Why Australia Approves Medicines Patients Still Cannot Access
By Steve Holmes
On January 28 2026 I attended the first Bridging Funding Coalition meeting for 2026.
Bridging funding Australia (Coalition) exists to address the growing gap between medicine approval and patient access. The average delay between approval and funded access is now 466 days.
My role in this work is simple.
To listen carefully.
To understand what is real.
And to ensure patients and caregivers are informed, represented, and not left behind by process.
What follows is a clear explanation of why bridging funding matters, written for people navigating illness under pressure.
What Patients and Caregivers Need to Know First
Bridging Funding in Australia
If you read nothing else, read this:
Australia often approves medicines that patients cannot access in time.
The average delay between approval and funded access is 466 days.
That delay is systemic. It is built into the system.
During that time, some patients deteriorate or die.

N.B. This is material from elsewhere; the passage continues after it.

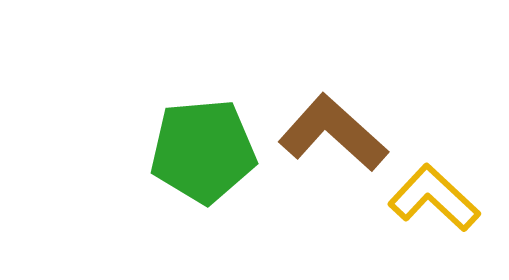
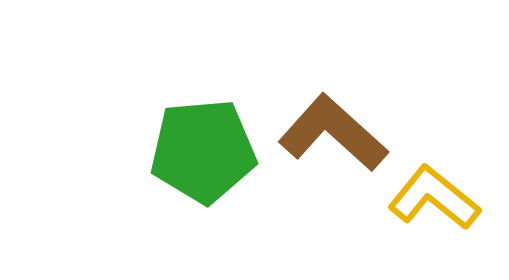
yellow L-shape: rotated 4 degrees counterclockwise
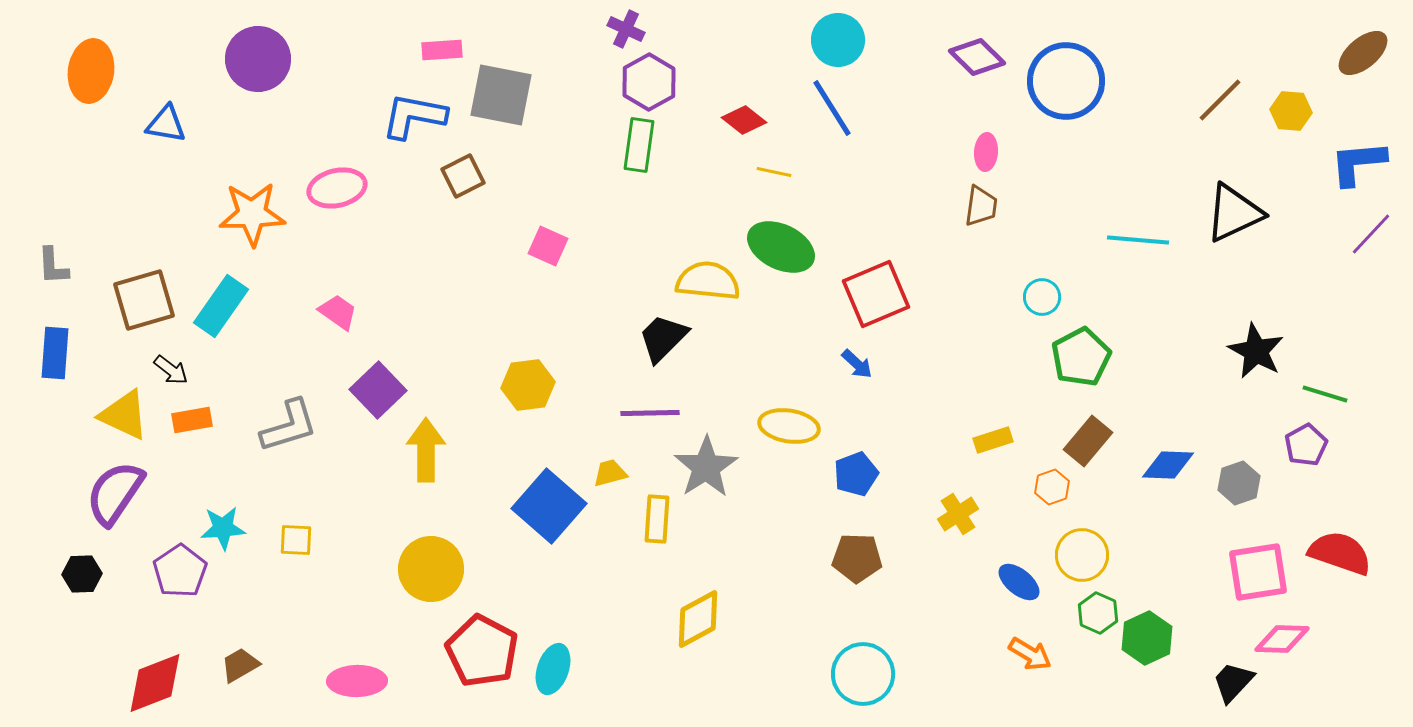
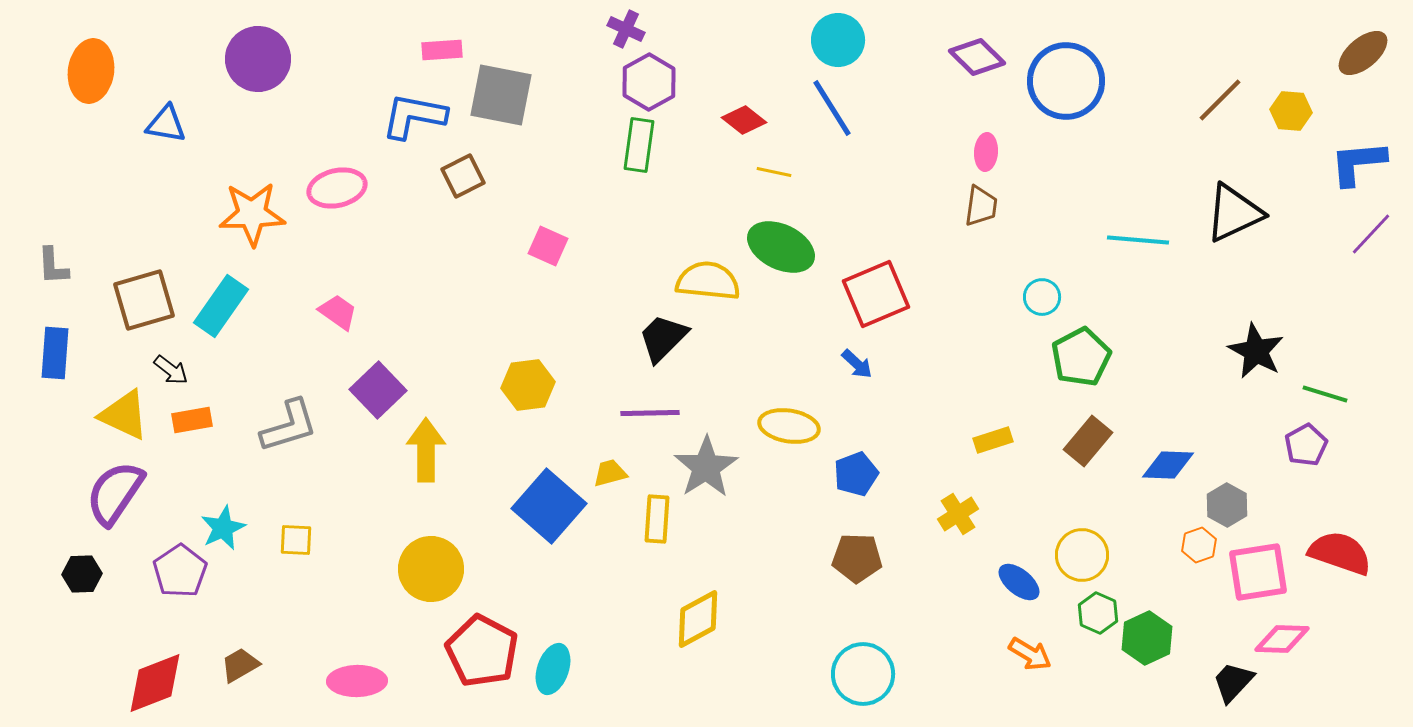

This outcome is known, measured, and largely accepted by default.
That last point matters.
It removes moral ambiguity and replaces confusion with clarity.
What Is Actually Happening
In Australia, medicines are approved by the Therapeutic Goods Administration.
Approval means a medicine is safe and effective.
It does not mean patients can receive it.
After approval, medicines enter a separate funding process before they become accessible through the Pharmaceutical Benefits Scheme.
That process commonly takes well over a year.
For patients with aggressive or time-critical disease, waiting 466 days is not neutral.
It changes outcomes.
Medicines in Australia are approved by the Therapeutic Goods Administration.
More information on the approval process is available here:
https://www.tga.gov.au
Why the Delay Exists
To understand why this happens, four things must be clear.
Approval is not access
Regulatory approval and funded access are separate decisions.
The funding system is built for certainty, not urgency
Health Technology Assessment processes are rigorous and necessary.
They are not designed to move at the pace illness demands.
There is no built-in pathway for time-sensitive need
The system has no native mechanism to respond when patients need access sooner.
Bridging funding exists because of this gap
It is designed specifically to sit between approval and funding.
This is a system design issue, not a failure of clinicians or regulators.
What Bridging Funding Does
In practical terms, bridging funding Australia provides a temporary pathway for eligible patients to access approved medicines while formal funding decisions are completed.
It allows access after regulatory approval but before PBS listing, under defined rules and clinical oversight.
It does not bypass safety.
It does not weaken evidence standards.
It does not replace assessment.
It recognises a simple reality.
Human time and system time are not the same.
Where the Access Gap Appears
The current sequence looks like this:
- A medicine is approved
- Funding assessment begins
- Negotiation occurs
- PBS listing is finalised
- Patients gain access
The delay sits between step one and step five.
With bridging funding, the sequence becomes:
- A medicine is approved
- Bridging access begins for eligible patients
- Funding assessment continues
- PBS listing is finalised
Nothing is skipped.
Access begins earlier where time matters most.
Why This Matters to Real People
Imagine being told a medicine exists that could help you.
Imagine learning it is approved.
Then imagine being told you must wait more than a year because funding has not caught up.
For some people, that wait changes everything.
Bridging funding exists to reduce that harm where possible.
What Was Discussed at the January 28 Meeting
The meeting focused on practical progress rather than slogans.
The meeting brought together patient groups, clinicians and policy contributors working on practical solutions to improve access to approved medicines.
More information about the coalition and its work is available at https://www.bridgingfundingaustralia.com.au/.
Key points included:
Approved medicines that remain unfunded long after accelerated approval.
Ongoing work to define clear eligibility criteria for bridging funding.
Continued policy signals that bridging funding remains part of broader health technology assessment reform.
Development of clear communication tools so organisations explain bridging funding consistently.
Discussion of horizon scanning to anticipate medicines earlier and reduce future delays.
Continued international comparison showing Australia lags peer countries in time to access.
In Closing
The January 28 meeting reinforced a simple reality.
Approval without access is not enough.
When systems move slower than disease, patients pay the price.
Bridging funding is a way to align system design with human need.
Understanding that is the first step toward changing it.
This work aligns with how we approach patient access and system response across disease areas.
Learn more about our broader approach here:
How We Win
What This Means for You
If you are a patient or caregiver:
Approval does not guarantee access.
Delays are structural, not personal.
Bridging funding is an active effort to address this gap.
If you are a clinician:
Patients may ask why approved treatments are unavailable.
Bridging funding offers a framework aligned with urgency and care.
If you are part of the wider community:
This affects many diseases, not just one.
Access delays are a system issue, not a niche problem.
Where This Leaves Me
I will continue to attend these meetings, contribute where I can, and translate progress clearly for our community.
Not through advocacy.
Through understanding, sequence, and execution.
That is how progress holds under pressure.